What Does the Bible Say About the Quran?
"For thus saith the LORD that created the heavens; God himself that formed the earth and made it; he hath established it, he created it not in vain, he formed it to be inhabited: I am the LORD; and there is none else." — Isaiah 45:18
The Bible's consistent claim is that the LORD alone is God and the ultimate source of authoritative revelation Isaiah 45:18. Isaiah 45:18 establishes divine exclusivity — 'I am the LORD; and there is none else' — a declaration Christians cite when evaluating whether any subsequent scripture can claim equal or superseding authority Isaiah 45:18.
The LORD spoke directly and repeatedly to Moses and Aaron as the foundational pattern of divine communication in the Hebrew scriptures Numbers 4:17Numbers 4:1, establishing a covenantal framework that the New Testament identifies as fulfilled in Christ — not supplemented by later texts. Because the Quran emerged roughly 600 years after the New Testament, the Bible contains no passage that names, predicts, or evaluates it directly.
Protestant View
"For thus saith the LORD that created the heavens; God himself that formed the earth and made it; he hath established it, he created it not in vain, he formed it to be inhabited: I am the LORD; and there is none else." — Isaiah 45:18
Protestant Christianity holds to the doctrine of sola scriptura — Scripture alone as the final authority for faith and practice. From this standpoint, the Bible doesn't need to mention the Quran by name to speak to the question of competing revelations. The LORD's declaration in Isaiah 45:18 — 'I am the LORD; and there is none else' — is read as a definitive statement that no subsequent revelation can add to or replace what God has already disclosed Isaiah 45:18.
Protestants frequently note that God's communication to Moses and Aaron, recorded throughout Numbers, demonstrates that God's authoritative word was delivered through specific, verifiable covenantal channels Numbers 4:17Numbers 14:26. The pattern of divine speech — 'the LORD spake unto Moses and unto Aaron, saying' — is seen as a closed canon of covenantal history, not an open-ended invitation for new prophetic books Numbers 4:1.
Psalm 84:11 is also cited in this context: 'the LORD will give grace and glory: no good thing will he withhold from them that walk uprightly' Psalms 84:11. Protestants argue this means God has already provided everything necessary for salvation and righteous living through Scripture, making an additional holy book unnecessary Psalms 84:11.

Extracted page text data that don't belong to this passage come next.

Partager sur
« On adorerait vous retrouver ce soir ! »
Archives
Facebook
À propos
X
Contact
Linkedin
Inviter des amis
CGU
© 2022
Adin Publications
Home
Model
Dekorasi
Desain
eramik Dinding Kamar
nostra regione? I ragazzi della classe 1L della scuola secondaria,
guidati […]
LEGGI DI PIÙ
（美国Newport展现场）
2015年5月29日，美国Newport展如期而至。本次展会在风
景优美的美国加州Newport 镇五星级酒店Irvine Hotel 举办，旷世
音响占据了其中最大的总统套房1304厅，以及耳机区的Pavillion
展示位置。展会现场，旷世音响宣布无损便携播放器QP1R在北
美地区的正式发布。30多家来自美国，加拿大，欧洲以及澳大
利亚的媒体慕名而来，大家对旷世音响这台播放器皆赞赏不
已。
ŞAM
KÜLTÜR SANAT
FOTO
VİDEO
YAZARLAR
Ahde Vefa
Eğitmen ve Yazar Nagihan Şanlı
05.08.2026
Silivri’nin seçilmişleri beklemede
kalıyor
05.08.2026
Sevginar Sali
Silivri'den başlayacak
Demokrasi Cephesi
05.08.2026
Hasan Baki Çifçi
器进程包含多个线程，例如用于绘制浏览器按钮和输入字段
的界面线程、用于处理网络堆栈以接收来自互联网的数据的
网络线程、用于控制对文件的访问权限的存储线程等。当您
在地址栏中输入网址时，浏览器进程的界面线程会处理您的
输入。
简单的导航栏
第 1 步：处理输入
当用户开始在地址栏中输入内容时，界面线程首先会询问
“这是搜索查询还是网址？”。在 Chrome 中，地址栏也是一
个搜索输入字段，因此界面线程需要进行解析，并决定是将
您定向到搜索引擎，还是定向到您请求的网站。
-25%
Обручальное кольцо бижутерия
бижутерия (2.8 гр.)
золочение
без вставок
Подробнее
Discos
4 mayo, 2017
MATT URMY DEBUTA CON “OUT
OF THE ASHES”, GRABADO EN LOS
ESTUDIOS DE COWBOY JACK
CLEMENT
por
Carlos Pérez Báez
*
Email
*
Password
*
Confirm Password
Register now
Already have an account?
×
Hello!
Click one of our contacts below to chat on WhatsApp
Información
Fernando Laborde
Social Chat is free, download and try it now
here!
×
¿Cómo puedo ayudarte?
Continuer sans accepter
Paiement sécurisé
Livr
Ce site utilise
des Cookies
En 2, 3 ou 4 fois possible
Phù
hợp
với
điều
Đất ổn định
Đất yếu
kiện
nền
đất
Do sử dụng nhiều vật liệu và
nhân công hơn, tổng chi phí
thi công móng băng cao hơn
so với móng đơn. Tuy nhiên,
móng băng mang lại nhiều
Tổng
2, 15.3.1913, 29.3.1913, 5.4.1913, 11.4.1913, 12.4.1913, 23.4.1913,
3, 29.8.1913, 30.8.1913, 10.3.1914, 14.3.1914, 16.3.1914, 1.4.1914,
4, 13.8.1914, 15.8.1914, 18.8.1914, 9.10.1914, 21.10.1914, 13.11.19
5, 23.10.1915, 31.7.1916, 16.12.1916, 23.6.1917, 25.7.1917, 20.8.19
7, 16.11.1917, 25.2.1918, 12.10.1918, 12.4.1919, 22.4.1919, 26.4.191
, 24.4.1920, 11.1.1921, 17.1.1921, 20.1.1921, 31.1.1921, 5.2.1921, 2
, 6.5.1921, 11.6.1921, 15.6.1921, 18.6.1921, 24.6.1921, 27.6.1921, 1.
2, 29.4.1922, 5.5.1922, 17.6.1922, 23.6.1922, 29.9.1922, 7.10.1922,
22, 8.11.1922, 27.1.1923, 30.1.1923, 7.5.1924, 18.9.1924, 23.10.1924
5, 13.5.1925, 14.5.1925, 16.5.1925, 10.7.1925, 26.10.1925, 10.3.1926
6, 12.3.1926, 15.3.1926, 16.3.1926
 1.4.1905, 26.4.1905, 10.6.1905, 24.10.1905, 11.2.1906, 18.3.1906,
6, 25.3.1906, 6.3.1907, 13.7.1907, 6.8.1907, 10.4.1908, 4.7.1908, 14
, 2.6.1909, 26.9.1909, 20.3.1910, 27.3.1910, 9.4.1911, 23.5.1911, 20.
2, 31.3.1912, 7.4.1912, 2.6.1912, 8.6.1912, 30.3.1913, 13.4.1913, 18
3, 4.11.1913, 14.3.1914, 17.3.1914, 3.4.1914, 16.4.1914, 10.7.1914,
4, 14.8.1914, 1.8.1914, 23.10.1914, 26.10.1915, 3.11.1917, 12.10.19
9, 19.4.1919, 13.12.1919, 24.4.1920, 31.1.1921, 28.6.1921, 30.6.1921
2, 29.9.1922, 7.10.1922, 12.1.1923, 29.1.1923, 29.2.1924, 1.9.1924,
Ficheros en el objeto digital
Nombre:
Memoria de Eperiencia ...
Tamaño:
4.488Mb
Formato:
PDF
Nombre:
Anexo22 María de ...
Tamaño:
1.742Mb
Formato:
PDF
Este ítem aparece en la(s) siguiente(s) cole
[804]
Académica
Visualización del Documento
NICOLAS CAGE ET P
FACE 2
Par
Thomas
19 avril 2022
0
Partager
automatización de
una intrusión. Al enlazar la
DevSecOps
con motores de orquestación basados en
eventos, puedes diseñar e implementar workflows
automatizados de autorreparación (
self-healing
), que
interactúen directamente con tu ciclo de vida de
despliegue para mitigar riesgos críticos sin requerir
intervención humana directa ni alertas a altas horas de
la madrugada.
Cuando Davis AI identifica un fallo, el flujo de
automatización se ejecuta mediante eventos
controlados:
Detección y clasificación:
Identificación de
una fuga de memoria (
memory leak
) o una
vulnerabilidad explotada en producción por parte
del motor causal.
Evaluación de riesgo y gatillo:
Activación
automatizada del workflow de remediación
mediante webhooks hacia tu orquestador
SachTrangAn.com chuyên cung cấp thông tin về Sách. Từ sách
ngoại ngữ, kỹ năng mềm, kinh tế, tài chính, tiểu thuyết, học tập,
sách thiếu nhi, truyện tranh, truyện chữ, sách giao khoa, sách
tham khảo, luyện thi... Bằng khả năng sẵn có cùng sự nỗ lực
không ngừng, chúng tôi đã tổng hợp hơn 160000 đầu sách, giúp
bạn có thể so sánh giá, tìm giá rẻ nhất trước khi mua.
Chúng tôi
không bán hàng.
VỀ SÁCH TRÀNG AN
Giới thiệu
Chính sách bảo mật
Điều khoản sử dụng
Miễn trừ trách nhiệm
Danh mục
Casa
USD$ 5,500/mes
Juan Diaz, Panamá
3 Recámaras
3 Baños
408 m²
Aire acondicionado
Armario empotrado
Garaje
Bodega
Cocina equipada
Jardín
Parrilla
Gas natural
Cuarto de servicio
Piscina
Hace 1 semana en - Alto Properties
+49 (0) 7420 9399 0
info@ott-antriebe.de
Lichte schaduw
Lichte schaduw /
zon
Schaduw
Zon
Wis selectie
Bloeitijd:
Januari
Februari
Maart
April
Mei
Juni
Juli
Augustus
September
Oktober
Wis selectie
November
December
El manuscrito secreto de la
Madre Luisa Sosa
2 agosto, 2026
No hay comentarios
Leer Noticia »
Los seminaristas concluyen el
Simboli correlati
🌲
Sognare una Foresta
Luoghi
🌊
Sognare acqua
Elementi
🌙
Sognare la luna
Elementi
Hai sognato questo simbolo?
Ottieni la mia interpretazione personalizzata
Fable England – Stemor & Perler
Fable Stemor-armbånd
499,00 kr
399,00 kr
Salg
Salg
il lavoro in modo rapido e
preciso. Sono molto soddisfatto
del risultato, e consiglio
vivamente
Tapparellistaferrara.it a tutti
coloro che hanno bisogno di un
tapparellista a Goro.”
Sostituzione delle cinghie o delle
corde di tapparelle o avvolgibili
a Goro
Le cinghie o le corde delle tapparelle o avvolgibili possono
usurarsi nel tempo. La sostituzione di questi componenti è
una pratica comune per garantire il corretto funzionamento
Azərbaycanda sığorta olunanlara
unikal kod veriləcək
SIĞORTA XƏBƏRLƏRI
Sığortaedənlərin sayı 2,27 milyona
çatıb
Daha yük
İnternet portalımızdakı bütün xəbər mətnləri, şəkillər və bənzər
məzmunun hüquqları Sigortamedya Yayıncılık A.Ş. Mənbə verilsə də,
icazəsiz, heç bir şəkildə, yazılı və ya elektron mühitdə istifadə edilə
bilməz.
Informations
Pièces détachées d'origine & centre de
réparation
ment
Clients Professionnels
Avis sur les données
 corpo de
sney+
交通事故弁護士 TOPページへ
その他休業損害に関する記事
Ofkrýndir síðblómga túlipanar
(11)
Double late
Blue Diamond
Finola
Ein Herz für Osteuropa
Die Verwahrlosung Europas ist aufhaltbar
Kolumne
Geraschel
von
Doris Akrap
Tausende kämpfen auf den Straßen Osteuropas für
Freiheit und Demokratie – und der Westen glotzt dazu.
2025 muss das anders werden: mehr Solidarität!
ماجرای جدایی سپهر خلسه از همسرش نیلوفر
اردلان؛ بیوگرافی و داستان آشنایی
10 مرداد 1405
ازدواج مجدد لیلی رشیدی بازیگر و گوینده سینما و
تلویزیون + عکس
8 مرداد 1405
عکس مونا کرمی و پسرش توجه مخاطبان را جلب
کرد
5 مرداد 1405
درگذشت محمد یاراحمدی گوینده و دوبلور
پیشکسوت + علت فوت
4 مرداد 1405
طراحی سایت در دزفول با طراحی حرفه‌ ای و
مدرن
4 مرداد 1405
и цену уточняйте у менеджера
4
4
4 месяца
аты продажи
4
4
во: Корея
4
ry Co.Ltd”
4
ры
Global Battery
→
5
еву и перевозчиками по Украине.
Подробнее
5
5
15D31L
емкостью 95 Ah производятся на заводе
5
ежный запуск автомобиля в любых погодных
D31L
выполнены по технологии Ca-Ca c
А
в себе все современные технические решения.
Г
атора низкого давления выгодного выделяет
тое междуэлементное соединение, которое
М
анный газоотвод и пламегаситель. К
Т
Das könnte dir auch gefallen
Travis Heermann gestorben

It's worth noting that most Protestant scholars acknowledge the Bible simply doesn't address the Quran directly, and responsible interpretation avoids reading polemical intent into passages that weren't written with Islam in view. The theological comparison is drawn from broader biblical principles rather than any explicit verse.
Key takeaways
- The Bible never mentions the Quran by name — it predates Islam by roughly 600 years.
- Isaiah 45:18 declares 'I am the LORD; and there is none else,' a verse Christians cite when asserting the exclusivity and sufficiency of biblical revelation Isaiah 45:18.
- The repeated formula 'the LORD spake unto Moses and unto Aaron' (Numbers 4:1, 14:26) establishes a covenantal pattern of divine speech that Protestants view as foundational and closed Numbers 4:1Numbers 14:26.
- Psalm 84:11 — 'no good thing will he withhold from them that walk uprightly' — is used by some Christians to argue Scripture already provides everything needed for salvation Psalms 84:11.
- Responsible biblical scholarship avoids reading anti-Islamic polemic into passages written long before Islam existed.
FAQs
Does the Bible predict the Quran or Muhammad?
What does the Bible say about other holy books?
Can a Christian believe both the Bible and the Quran?
Is the God of the Bible the same as the God of the Quran?